Because in many ways, to prepare for something is to have somewhat of an idea of what the journey may look like. That or having some sort of visualization on how you hope it all might go. & to be honest I’m not too bombarded with either thought.
I mean yeah.
Of course I want it to go well. That’s a given. I want my final semester to be something I get through with grace and the same drive that propelled me through thus far. I’m talking exit exam, last set of clinicals, etc. After all, I do want to finish. But I don’t want to be so focused on the preparation that I’m bummed when things don’t turn out the way I prepared. & again, can you really prepare for the end?
***for my nursing school babes, I am not saying that I won’t be preparing for my exit exam because I will. Hell, I am. Every single day. I’m just talking about the semester as a whole.

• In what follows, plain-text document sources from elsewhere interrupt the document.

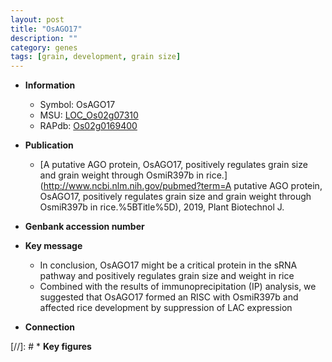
 ```yaml
---
layout: post
title: "OsAGO17"
description: ""
category: genes
tags: [grain, development, grain size]
---
```


* **Information**  
    + Symbol: OsAGO17  
    + MSU: [LOC_Os02g07310](http://rice.plantbiology.msu.edu/cgi-bin/ORF_infopage.cgi?orf=LOC_Os02g07310)  
    + RAPdb: [Os02g0169400](http://rapdb.dna.affrc.go.jp/viewer/gbrowse_details/irgsp1?name=Os02g0169400)  

* **Publication**  
    + [A putative AGO protein, OsAGO17, positively regulates grain size and grain weight through OsmiR397b in rice.](http://www.ncbi.nlm.nih.gov/pubmed?term=A putative AGO protein, OsAGO17, positively regulates grain size and grain weight through OsmiR397b in rice.%5BTitle%5D), 2019, Plant Biotechnol J.

* **Genbank accession number**  

* **Key message**  
    + In conclusion, OsAGO17 might be a critical protein in the sRNA pathway and positively regulates grain size and weight in rice
    + Combined with the results of immunoprecipitation (IP) analysis, we suggested that OsAGO17 formed an RISC with OsmiR397b and affected rice development by suppression of LAC expression

* **Connection**  

[//]: # * **Key figures**  


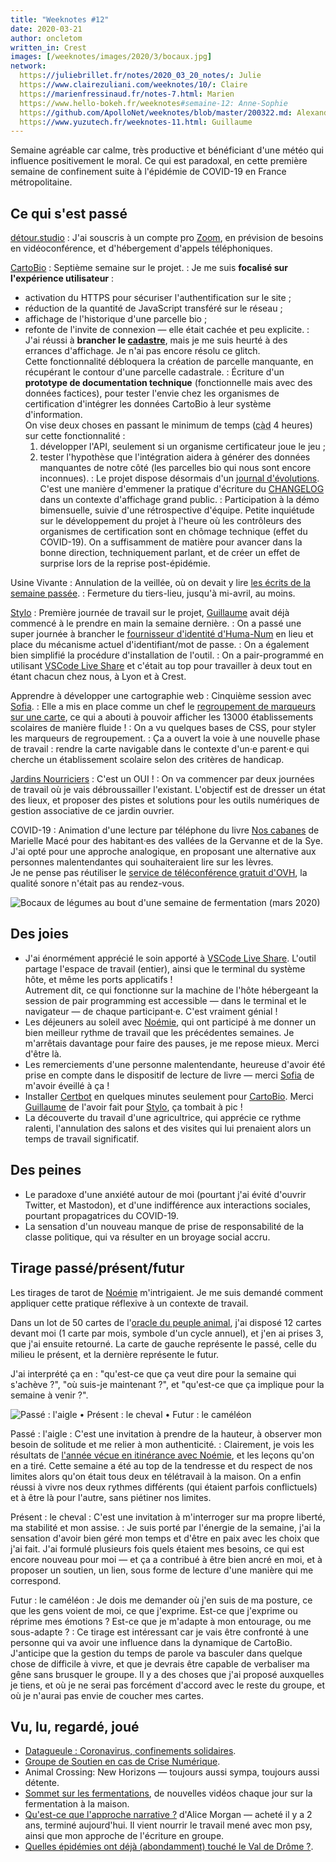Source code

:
 ```yaml
---
title: "Weeknotes #12"
date: 2020-03-21
author: oncletom
written_in: Crest
images: [/weeknotes/images/2020/3/bocaux.jpg]
network:
  https://juliebrillet.fr/notes/2020_03_20_notes/: Julie
  https://www.clairezuliani.com/weeknotes/10/: Claire
  https://marienfressinaud.fr/notes-7.html: Marien
  https://www.hello-bokeh.fr/weeknotes#semaine-12: Anne-Sophie
  https://github.com/ApolloNet/weeknotes/blob/master/200322.md: Alexandre
  https://www.yuzutech.fr/weeknotes-11.html: Guillaume
---
```


Semaine agréable car calme, très productive et bénéficiant d'une météo
qui influence positivement le moral. Ce qui est paradoxal, en cette
première semaine de confinement suite à l'épidémie de COVID-19 en France métropolitaine.

<!--more-->

## Ce qui s'est passé

[détour.studio]
: J'ai souscris à un compte pro [Zoom](https://zoom.us/), en prévision
  de besoins en vidéoconférence, et d'hébergement d'appels téléphoniques.


[CartoBio]
: Septième semaine sur le projet.
: Je me suis **focalisé sur l'expérience utilisateur** :
  - activation du HTTPS pour sécuriser l'authentification sur le site ;
  - réduction de la quantité de JavaScript transféré sur le réseau ;
  - affichage de l'historique d'une parcelle bio ;
  - refonte de l'invite de connexion — elle était cachée et peu explicite.
: J'ai réussi à **brancher le [cadastre](https://cadastre.data.gouv.fr)**, mais je me suis heurté à des errances d'affichage.
  Je n'ai pas encore résolu ce glitch.<br>
  Cette fonctionnalité débloquera la création de parcelle manquante,
  en récupérant le contour d'une parcelle cadastrale.
: Écriture d'un **prototype de documentation technique** (fonctionnelle mais avec des données factices),
  pour tester l'envie chez les organismes de certification d'intégrer les données CartoBio
  à leur système d'information.<br>
  On vise deux choses en passant le minimum de temps (<abbr title="c'est-à-dire">càd</abbr> 4 heures) sur cette fonctionnalité :
    1. développer l'API, seulement si un organisme certificateur joue le jeu ;
    2. tester l'hypothèse que l'intégration aidera à générer des données manquantes de notre côté (les parcelles bio qui nous sont encore inconnues).
: Le projet dispose désormais d'un [journal d'évolutions](https://cartobio.org/#/changelog).
  C'est une manière d'emmener la pratique
  d'écriture du [CHANGELOG](https://github.com/entrepreneur-interet-general/CartoBio-Presentation/blob/master/CHANGELOG.md)
  dans un contexte d'affichage grand public.
: Participation à la démo bimensuelle, suivie d'une rétrospective d'équipe.
  Petite inquiétude sur le développement du projet à l'heure où les contrôleurs des organismes de certification
  sont en chômage technique (effet du COVID-19). On a suffisamment de matière pour
  avancer dans la bonne direction, techniquement parlant, et de créer un effet de surprise
  lors de la reprise post-épidémie.


Usine Vivante
: Annulation de la veillée, où on devait y lire [les écrits de la semaine passée](../11/).
: Fermeture du tiers-lieu, jusqu'à mi-avril, au moins.


[Stylo]
: Première journée de travail sur le projet,
  [Guillaume] avait déjà commencé à le prendre en main la semaine dernière.
: On a passé une super journée à brancher le [fournisseur d'identité d'Huma-Num](https://humanid.huma-num.fr)
  en lieu et place du mécanisme actuel d'identifiant/mot de passe.
: On a également bien simplifié la procédure d'installation de l'outil.
: On a pair-programmé en utilisant [VSCode Live Share]
  et c'était au top pour travailler à deux tout en étant chacun chez nous, à Lyon et à Crest.


Apprendre à développer une cartographie web
: Cinquième session avec [Sofia].
: Elle a mis en place comme un chef le [regroupement de marqueurs sur une carte](https://github.com/Leaflet/Leaflet.markercluster),
  ce qui a abouti à pouvoir afficher les 13000 établissements scolaires de manière fluide !
: On a vu quelques bases de CSS, pour styler les marqueurs de regroupement.
: Ça a ouvert la voie à une nouvelle phase de travail : rendre la carte navigable
  dans le contexte d'un·e parent·e qui cherche un établissement scolaire selon des critères de handicap.


[Jardins Nourriciers]
: C'est un OUI !
: On va commencer par deux journées de travail où je vais débroussailler l'existant.
  L'objectif est de dresser un état des lieux, et proposer des
  pistes et solutions pour les outils numériques de gestion associative de ce jardin ouvrier.


COVID-19
: Animation d'une lecture par téléphone du livre [Nos cabanes](https://editions-verdier.fr/livre/nos-cabanes/)
  de Marielle Macé pour des habitant·es des vallées de la Gervanne et de la Sye.
  J'ai opté pour une approche analogique, en proposant une alternative
  aux personnes malentendantes qui souhaiteraient lire sur les lèvres.<br>
  Je ne pense pas réutiliser le [service de téléconférence gratuit d'OVH](https://www.ovh.com/cgi-bin/telephony/webconf.pl),
  la qualité sonore n'était pas au rendez-vous.


![](/weeknotes/images/2020/3/bocaux.jpg "Bocaux de légumes au bout d'une semaine de fermentation (mars 2020)")

## Des joies

- J'ai énormément apprécié le soin apporté à [VSCode Live Share].
  L'outil partage l'espace de travail (entier), ainsi que le terminal du système hôte,
  et même les ports applicatifs !<br>
  Autrement dit, ce qui fonctionne sur la machine de l'hôte hébergeant la session de pair programming
  est accessible — dans le terminal et le navigateur — de chaque participant·e.
  C'est vraiment génial !
- Les déjeuners au soleil avec [Noémie], qui ont participé à me donner un bien meilleur rythme de travail que les précédentes semaines.
  Je m'arrêtais davantage pour faire des pauses, je me repose mieux. Merci d'être là.
- Les remerciements d'une personne malentendante, heureuse d'avoir été prise en compte
  dans le dispositif de lecture de livre — merci [Sofia] de m'avoir éveillé à ça !
- Installer [Certbot](https://certbot.eff.org/) en quelques minutes seulement pour [CartoBio].
  Merci [Guillaume] de l'avoir fait pour [Stylo], ça tombait à pic !
- La découverte du travail d'une agricultrice, qui apprécie ce rythme ralenti,
  l'annulation des salons et des visites qui lui prenaient alors un temps de travail significatif.

## Des peines

- Le paradoxe d'une anxiété autour de moi (pourtant j'ai évité d'ouvrir Twitter, et Mastodon),
  et d'une indifférence aux interactions sociales, pourtant propagatrices du COVID-19.
- La sensation d'un nouveau manque de prise de responsabilité de la classe politique,
  qui va résulter en un broyage social accru.


## Tirage passé/présent/futur

Les tirages de tarot de [Noémie] m'intrigaient. Je me suis demandé
comment appliquer cette pratique réflexive à un contexte de travail.

Dans un lot de 50 cartes de l'[oracle du peuple animal](https://arnaud-riou.com/l-oracle-du-peuple-animal/),
j'ai disposé 12 cartes devant moi (1 carte par mois, symbole d'un cycle annuel),
et j'en ai prises 3, que j'ai ensuite retourné.
La carte de gauche représente le passé, celle du milieu le présent, et la dernière représente le futur.

J'ai interprété ça en : "qu'est-ce que ça veut dire pour la semaine qui s'achève ?", "où suis-je maintenant ?",
et "qu'est-ce que ça implique pour la semaine à venir ?".

![](/weeknotes/images/2020/3/tirage-11.jpg "Passé : l'aigle • Présent : le cheval • Futur : le caméléon")

Passé : l'aigle
: C'est une invitation à prendre de la hauteur, à observer mon besoin de solitude et me relier à mon authenticité.
: Clairement, je vois les résultats de [l'année vécue en itinérance avec Noémie](https://estcequecestdutravail.xyz/),
  et les leçons qu'on en a tiré. Cette semaine a été au top de la tendresse et du respect de nos limites
  alors qu'on était tous deux en télétravail à la maison. On a enfin réussi à vivre nos deux rythmes différents
  (qui étaient parfois conflictuels) et à être là pour l'autre, sans piétiner nos limites.

Présent : le cheval
: C'est une invitation à m'interroger sur ma propre liberté, ma stabilité et mon assise.
: Je suis porté par l'énergie de la semaine, j'ai la sensation d'avoir bien géré mon temps
  et d'être en paix avec les choix que j'ai fait. J'ai formulé plusieurs fois quels étaient mes besoins,
  ce qui est encore nouveau pour moi — et ça a contribué à être bien ancré en moi,
  et à proposer un soutien, un lien, sous forme de lecture d'une manière qui me correspond.

Futur : le caméléon
: Je dois me demander où j'en suis de ma posture, ce que les gens voient de moi, ce que j'exprime.
  Est-ce que j'exprime ou réprime mes émotions ? Est-ce que je m'adapte à mon entourage, ou me sous-adapte ?
: Ce tirage est intéressant car je vais être confronté à une personne qui va
  avoir une influence dans la dynamique de CartoBio.
  J'anticipe que la gestion du temps de parole va basculer dans quelque chose de difficile à vivre,
  et que je devrais être capable de verbaliser ma gêne sans brusquer le groupe.
  Il y a des choses que j'ai proposé auxquelles je tiens, et où je ne serai pas forcément
  d'accord avec le reste du groupe, et où je n'aurai pas envie de coucher mes cartes.

## Vu, lu, regardé, joué

- [Datagueule : Coronavirus, confinements solidaires](https://peertube.datagueule.tv/videos/watch/077002d4-7a80-4f0e-a46c-1b9a949cd36a).
- [Groupe de Soutien en cas de Crise Numérique](https://gscn.eu.org/qui-sommes-nous).
- Animal Crossing: New Horizons — toujours aussi sympa, toujours aussi détente.
- [Sommet sur les fermentations](https://www.sommetsurlesfermentations.com),
  de nouvelles vidéos chaque jour sur la fermentation à la maison.
- [Qu'est-ce que l'approche narrative ?](https://www.dunod.com/sciences-humaines-et-sociales/qu-est-ce-que-approche-narrative-introduction-usage-tous)
  d'Alice Morgan — acheté il y a 2 ans, terminé aujourd'hui.
  Il vient nourrir le travail mené avec mon psy, ainsi que mon approche de l'écriture en groupe.
- [Quelles épidémies ont déjà (abondamment) touché le Val de Drôme ?](https://tvvaldedrome.com/2020/03/21/epidemies-en-val-de-drome/).


[détour.studio]: /
[Stylo]: https://github.com/EcrituresNumeriques/stylo
[Jardins Nourriciers]: https://www.lesjardinsnourriciers.com/
[CartoBio]: http://cartobio.org/

[Sofia]: https://twitter.com/sofiaboulaarab
[Noémie]: https://noemiegirard.co
[Antoine]: https://www.quaternum.net/
[Guillaume]: https://www.yuzutech.fr/

[VSCode Live Share]: https://marketplace.visualstudio.com/items?itemName=MS-vsliveshare.vsliveshare-pack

Now that I’m here at the home stretch, I’m just ready to dive in.
It’s all I can do because in order for one to finish, one must start. I’m almost positive somebody trying to make an impact with their words said that 150 years ago.
So yeah. No preparation. I’m just diving straight in. Head first or whichever way will lead me right to the end of the race.
BECAUSE I’M IN MY FINAL SEMESTER OF NURSING SCHOOL Y’ALL and if I don’t dive in…
I just might lose my damn mind lol.
To finishing strong and making this last semester something worth writing about,
Thelms
2 Comments
candohannitude
January 11, 2019 at 6:54 amYou are bold and brave! You got this! And you will rock the hell out of it!
Thelms
January 12, 2019 at 10:30 amThank you so much for the vote of confidence!!